Data can generally be used to:

  • test hypotheses
  • generate custom tables
  • look at responses of individuals
  • analyze in SPSS, SAS, or Stata
  • do Regression, t-test, ANOVA, etc
Another distinction to consider is whether you need microdata or aggregate data. Microdata is the original, unprocessed (except to protect privacy of participants) information: for example, income reported by each household, height and species of each tree in a park. Aggregate data is summarized and combined in some way: average income in a census block, number of oak trees in a city park.

Get back to basics

First things first: slow down. Don't focus on the numbers in the table right away. Instead, carefully review the details around the edges: what information is given by the title or header? What are the row and column labels? Are there any footnotes or references underneath the table? All of this information can help you understand the context of the numbers that are inside the table.

Questions to ask (and answer!) when looking at numerical data or statistics:

  • What's being counted or summarized?
  • What units are being used: thousands of dollars (CAD? USD?), individual spectators, percentage change (from what?), percentage of total, etc
  • Who collected and/or summarized the data?
  • What questions were asked or what sources used to find, solicit, compile, collect, create the data?
  • What was the purpose of collecting the data in the first place?
  • How does all of that fit with what YOU want to do with these numbers?

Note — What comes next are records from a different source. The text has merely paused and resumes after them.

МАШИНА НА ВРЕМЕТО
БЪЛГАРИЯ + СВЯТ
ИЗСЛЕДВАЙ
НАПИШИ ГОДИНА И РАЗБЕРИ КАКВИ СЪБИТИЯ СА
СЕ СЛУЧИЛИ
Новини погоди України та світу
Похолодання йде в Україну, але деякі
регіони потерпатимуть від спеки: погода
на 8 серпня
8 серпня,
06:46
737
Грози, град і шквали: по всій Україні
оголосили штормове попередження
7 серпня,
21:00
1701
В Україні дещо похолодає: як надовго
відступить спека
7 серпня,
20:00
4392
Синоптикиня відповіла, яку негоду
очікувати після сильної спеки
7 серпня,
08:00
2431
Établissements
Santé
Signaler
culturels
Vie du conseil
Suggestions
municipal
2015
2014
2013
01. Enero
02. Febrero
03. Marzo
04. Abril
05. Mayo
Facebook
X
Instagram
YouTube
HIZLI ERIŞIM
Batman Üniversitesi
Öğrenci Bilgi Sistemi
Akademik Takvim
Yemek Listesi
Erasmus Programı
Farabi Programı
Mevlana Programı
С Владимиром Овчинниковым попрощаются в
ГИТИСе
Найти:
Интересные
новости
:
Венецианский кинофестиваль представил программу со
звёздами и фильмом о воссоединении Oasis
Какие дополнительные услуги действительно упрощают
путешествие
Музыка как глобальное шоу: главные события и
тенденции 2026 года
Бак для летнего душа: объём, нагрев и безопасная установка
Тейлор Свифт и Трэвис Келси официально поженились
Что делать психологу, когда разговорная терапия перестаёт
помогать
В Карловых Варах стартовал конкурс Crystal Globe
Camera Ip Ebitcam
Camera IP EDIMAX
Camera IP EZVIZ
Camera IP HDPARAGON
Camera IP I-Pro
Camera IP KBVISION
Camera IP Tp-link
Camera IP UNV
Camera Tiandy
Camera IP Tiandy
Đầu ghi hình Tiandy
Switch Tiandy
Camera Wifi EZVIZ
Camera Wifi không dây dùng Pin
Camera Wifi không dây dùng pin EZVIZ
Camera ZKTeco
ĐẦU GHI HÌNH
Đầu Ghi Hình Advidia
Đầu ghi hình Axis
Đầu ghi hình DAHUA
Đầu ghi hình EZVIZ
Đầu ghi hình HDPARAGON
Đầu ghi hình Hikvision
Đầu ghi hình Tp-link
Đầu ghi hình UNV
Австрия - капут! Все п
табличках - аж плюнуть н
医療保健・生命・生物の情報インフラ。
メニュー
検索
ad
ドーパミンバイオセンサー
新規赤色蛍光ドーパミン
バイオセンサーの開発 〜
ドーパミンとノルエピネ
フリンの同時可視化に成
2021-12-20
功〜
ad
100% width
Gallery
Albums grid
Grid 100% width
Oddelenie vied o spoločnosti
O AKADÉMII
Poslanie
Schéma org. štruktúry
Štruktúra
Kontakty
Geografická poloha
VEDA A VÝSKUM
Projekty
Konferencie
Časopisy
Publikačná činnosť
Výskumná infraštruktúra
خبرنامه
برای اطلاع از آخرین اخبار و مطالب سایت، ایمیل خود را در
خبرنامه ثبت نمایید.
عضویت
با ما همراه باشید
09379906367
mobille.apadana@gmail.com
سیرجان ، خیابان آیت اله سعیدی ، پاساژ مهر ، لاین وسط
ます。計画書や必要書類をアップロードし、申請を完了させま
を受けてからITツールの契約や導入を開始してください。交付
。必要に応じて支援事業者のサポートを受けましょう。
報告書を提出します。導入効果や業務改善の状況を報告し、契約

Limitations to keep in mind

Many factors can affect what data is collected and why, and other factors affect what can be shared with others. A few common issues that arise with published data and statistics  include 1. the need to protect privacy, 2. the effort to control for accuracy and precision, 3. mandated measurements (such as the census), and 4. pre-existing categories with which to organize the data. 

1. Because of privacy concerns, some data may be restricted because the population being counted is so small, it would be possible to identify an individual person or business.

2. If there are concerns regarding the methods used to collect the data or if it wasn't possible to confirm the accuracy of the data, it might not be made  available. Some statistical calculations require specific criteria to be considered valid: for example, if the number of data points is too small, or if the method of obtaining the data was inconsistent, the statistic calculation isn't considered to be accurate and may not be published.

3. Many surveys, including the national census, are required by law or regulation; in some cases, the specific questions and responses collected are explicitly outlined by a government agency or ruling. These regulations can change over time, so the questions asked 10 or 20 years ago might not be the same as those asked today. Consequently, comparing data over time may be complicated or impossible.

4. Standardized methods and categories are often used by many groups to more easily share and compare data sets and statistics. It is convenient to use these standards, but they might not perfectly match your specific question. For example, NAICS codes are commonly used in Canada and the US to collect economic and labour statistics based on industry. Each specialized industry will have a single NAICS code that is a subset of a larger category, which is in turn part of an even larger category, etc. The hierarchical arrangement defined by NAICS might not always fit the way you would like to categorize the industry. These codes can also change over time, something to keep in mind if you are looking at statistics from different decades: NAICS 1997 had 3 codes for internet-related industries. NAICS 2012 has 57.

The dataset that you may want to find may not exist...yet!

Not every dataset that you might want has been collected (i.e. a list of all people named Sam who have ever owned a dog, are left handed, don't like peanut butter and voted in the last Canadian election). This might serve as motivation for you to in fact collect data yourself, or it may mean that you find a proxy variable/ dataset. Regardless, it always means patience and persistence when data seeking, and even, at times, the flexibility to alter your research question or project focus given data availability.